Diante desse cenário, sustentar três estilos de carroceria para um EV de nicho ficou difícil até para uma fabricante acostumada a margens altas.

O sedã sobrevivente, porém, não chega parado ao ano-modelo 2027, porque passa a concentrar as novidades técnicas da linha.
Todos os Taycan 2027 agora vêm de série com a bateria Performance Battery Plus de 105 kWh, antes tratada como item de maior prestígio.
O pacote permite recarga rápida em corrente contínua de até 320 kW e finalmente recebe uma porta NACS nativa.
Essa mudança libera o acesso à rede Tesla Supercharger sem adaptador, algo importante para compradores que ainda observam infraestrutura antes de escolher um EV.
A Porsche também incluirá um adaptador CCS, permitindo uso em outras estações públicas de recarga fora do ecossistema da Tesla.
A parte mais curiosa está no E-Shift, sistema que cria oito marchas falsas sobre as duas relações reais usadas mecanicamente pelo Taycan.

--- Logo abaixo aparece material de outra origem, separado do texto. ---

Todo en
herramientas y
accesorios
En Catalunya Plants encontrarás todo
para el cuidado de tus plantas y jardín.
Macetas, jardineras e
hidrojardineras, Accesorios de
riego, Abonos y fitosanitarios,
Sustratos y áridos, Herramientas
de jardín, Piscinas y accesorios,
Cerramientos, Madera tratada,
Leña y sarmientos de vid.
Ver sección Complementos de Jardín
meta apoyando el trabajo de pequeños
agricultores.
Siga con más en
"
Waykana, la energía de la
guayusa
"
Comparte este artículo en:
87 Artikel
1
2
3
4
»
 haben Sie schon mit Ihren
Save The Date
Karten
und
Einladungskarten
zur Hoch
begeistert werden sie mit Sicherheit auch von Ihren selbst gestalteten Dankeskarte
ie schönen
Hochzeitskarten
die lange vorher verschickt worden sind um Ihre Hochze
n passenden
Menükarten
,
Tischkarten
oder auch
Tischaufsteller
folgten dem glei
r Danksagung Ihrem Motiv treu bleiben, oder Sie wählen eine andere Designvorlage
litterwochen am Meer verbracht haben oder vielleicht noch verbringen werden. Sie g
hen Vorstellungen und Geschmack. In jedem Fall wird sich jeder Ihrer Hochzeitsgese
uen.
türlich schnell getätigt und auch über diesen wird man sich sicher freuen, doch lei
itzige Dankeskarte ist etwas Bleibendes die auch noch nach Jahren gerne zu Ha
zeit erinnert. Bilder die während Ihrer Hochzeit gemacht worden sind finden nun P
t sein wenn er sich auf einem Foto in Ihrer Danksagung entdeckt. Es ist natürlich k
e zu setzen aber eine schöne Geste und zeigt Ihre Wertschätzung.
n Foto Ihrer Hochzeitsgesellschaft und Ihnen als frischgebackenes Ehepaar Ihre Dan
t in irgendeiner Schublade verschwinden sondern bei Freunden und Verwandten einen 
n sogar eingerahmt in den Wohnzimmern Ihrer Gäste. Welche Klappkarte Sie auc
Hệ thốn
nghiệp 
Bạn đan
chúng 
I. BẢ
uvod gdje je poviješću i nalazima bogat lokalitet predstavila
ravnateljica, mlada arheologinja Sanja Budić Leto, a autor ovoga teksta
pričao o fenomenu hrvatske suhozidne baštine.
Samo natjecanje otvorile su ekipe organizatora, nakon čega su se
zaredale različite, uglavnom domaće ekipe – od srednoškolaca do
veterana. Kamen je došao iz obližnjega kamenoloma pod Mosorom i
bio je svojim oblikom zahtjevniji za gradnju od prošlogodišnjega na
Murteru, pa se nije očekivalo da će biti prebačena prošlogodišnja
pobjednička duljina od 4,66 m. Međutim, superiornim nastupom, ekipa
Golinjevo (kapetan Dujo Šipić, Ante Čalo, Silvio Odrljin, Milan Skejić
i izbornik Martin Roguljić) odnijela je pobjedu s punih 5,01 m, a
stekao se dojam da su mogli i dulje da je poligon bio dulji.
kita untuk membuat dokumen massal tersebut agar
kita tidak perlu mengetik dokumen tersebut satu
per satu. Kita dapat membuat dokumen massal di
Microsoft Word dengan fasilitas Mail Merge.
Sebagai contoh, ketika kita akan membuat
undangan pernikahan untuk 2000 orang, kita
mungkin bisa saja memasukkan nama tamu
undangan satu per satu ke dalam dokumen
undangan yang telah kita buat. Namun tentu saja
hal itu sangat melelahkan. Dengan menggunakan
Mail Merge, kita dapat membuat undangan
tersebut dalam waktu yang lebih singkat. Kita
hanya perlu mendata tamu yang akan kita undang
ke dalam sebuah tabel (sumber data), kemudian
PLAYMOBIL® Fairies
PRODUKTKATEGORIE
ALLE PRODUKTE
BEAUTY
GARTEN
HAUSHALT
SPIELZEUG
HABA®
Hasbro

A solução simula trocas de marcha, freio-motor e até um limitador de giros virtual, acompanhados por sons sintéticos de desempenho.
A ideia lembra o N Shift da Hyundai, ironicamente adotado pela Porsche em 2026 depois de a marca indicar que não seguiria esse caminho.
Para alguns motoristas, o recurso pode devolver sensação mecânica a um EV rápido demais para parecer dramático em uso normal.
Para outros, será apenas um artifício digital em um carro que talvez não precisasse fingir ter combustão para ser envolvente.
O preço do Taycan sedã 2027 começa em US$ 111.900 (R$ 576.100), antes da taxa de entrega de US$ 2.350 (R$ 12.100).
Comparações de mercado também destacam como o Porsche pode chegar a US$ 134.000 (R$ 689.800), enquanto a SAIC oferece alternativa de US$ 32.000 (R$ 164.700).
A atualização deixa o Taycan mais prático para recarregar e mais teatral ao dirigir, mas menos diverso na garagem dos americanos.
O resultado é uma linha mais racional e menos charmosa, justamente para uma marca que já tentou vender a irracionalidade das peruas esportivas.